» BRIEF:
Select each line in the items below that contains the word "picture" and copy those lines.

*** PROVIDED DATA ***

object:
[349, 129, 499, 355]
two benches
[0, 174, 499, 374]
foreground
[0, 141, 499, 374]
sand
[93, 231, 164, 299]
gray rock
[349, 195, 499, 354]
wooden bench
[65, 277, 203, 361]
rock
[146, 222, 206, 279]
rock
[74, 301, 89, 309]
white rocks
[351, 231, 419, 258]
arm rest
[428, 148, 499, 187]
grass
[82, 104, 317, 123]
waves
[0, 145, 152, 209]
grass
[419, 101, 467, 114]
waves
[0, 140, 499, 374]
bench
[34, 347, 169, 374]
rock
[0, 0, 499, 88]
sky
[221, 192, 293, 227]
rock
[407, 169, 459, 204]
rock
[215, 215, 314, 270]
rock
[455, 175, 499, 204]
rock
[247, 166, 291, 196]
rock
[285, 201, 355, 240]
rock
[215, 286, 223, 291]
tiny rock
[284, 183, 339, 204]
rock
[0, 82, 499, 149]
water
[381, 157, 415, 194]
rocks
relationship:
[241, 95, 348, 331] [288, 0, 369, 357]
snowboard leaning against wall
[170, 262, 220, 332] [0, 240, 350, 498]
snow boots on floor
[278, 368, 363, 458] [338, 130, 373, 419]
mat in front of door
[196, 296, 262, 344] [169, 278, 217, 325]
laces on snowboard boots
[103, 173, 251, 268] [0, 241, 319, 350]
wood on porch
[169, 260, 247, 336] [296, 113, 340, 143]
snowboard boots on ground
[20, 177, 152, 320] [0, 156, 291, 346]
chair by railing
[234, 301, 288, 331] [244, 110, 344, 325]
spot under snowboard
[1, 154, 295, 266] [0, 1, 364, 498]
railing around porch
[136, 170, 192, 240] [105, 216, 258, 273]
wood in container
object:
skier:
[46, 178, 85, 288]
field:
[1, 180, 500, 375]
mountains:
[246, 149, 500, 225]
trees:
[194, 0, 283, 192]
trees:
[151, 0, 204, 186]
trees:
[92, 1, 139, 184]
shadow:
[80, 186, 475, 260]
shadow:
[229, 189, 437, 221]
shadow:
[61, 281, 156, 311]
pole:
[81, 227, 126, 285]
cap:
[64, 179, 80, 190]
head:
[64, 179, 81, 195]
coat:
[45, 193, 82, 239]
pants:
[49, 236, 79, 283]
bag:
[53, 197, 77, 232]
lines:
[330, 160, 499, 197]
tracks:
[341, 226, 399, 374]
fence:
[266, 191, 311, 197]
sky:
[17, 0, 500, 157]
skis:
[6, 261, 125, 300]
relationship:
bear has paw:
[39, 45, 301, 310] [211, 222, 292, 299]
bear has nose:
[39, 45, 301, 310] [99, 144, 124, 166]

***
*** PROVIDED DATA ***

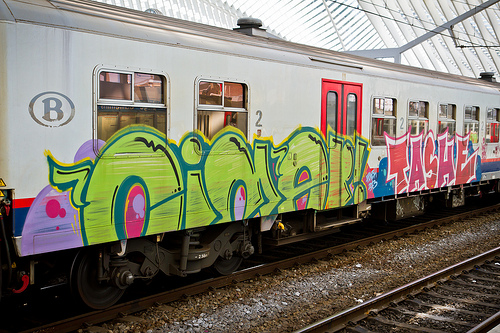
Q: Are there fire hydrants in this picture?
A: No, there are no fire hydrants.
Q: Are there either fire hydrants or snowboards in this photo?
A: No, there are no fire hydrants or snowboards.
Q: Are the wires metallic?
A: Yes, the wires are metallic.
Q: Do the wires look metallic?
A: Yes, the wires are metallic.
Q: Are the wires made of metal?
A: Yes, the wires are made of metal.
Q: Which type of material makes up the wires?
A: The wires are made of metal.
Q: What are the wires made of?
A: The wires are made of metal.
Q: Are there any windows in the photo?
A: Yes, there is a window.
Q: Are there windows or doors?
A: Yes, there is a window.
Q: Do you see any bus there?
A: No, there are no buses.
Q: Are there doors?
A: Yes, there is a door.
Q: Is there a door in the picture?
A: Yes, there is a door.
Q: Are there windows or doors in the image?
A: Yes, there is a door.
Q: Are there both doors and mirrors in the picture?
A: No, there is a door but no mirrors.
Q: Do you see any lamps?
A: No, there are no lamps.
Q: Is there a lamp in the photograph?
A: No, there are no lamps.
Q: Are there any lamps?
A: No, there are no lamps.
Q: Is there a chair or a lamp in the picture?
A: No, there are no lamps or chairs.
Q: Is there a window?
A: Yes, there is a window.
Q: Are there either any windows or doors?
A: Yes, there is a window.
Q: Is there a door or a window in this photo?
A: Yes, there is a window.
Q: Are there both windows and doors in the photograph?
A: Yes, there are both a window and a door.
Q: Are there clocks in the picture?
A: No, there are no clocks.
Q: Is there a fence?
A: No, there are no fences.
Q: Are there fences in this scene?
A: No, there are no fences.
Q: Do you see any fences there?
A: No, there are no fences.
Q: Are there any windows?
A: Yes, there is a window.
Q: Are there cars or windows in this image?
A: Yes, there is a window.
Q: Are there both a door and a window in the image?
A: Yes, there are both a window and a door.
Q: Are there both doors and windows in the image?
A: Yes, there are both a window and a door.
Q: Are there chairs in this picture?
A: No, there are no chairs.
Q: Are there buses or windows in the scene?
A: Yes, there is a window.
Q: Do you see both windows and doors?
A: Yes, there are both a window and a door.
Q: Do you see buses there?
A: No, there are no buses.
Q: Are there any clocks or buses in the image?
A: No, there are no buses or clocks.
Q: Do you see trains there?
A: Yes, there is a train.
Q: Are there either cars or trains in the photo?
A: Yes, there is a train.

***

» RESPONSE TO THIS TASK:
Q: Are there fire hydrants in this picture?
Q: Is there a door in the picture?
Q: Are there both doors and mirrors in the picture?
Q: Is there a chair or a lamp in the picture?
Q: Are there clocks in the picture?
Q: Are there chairs in this picture?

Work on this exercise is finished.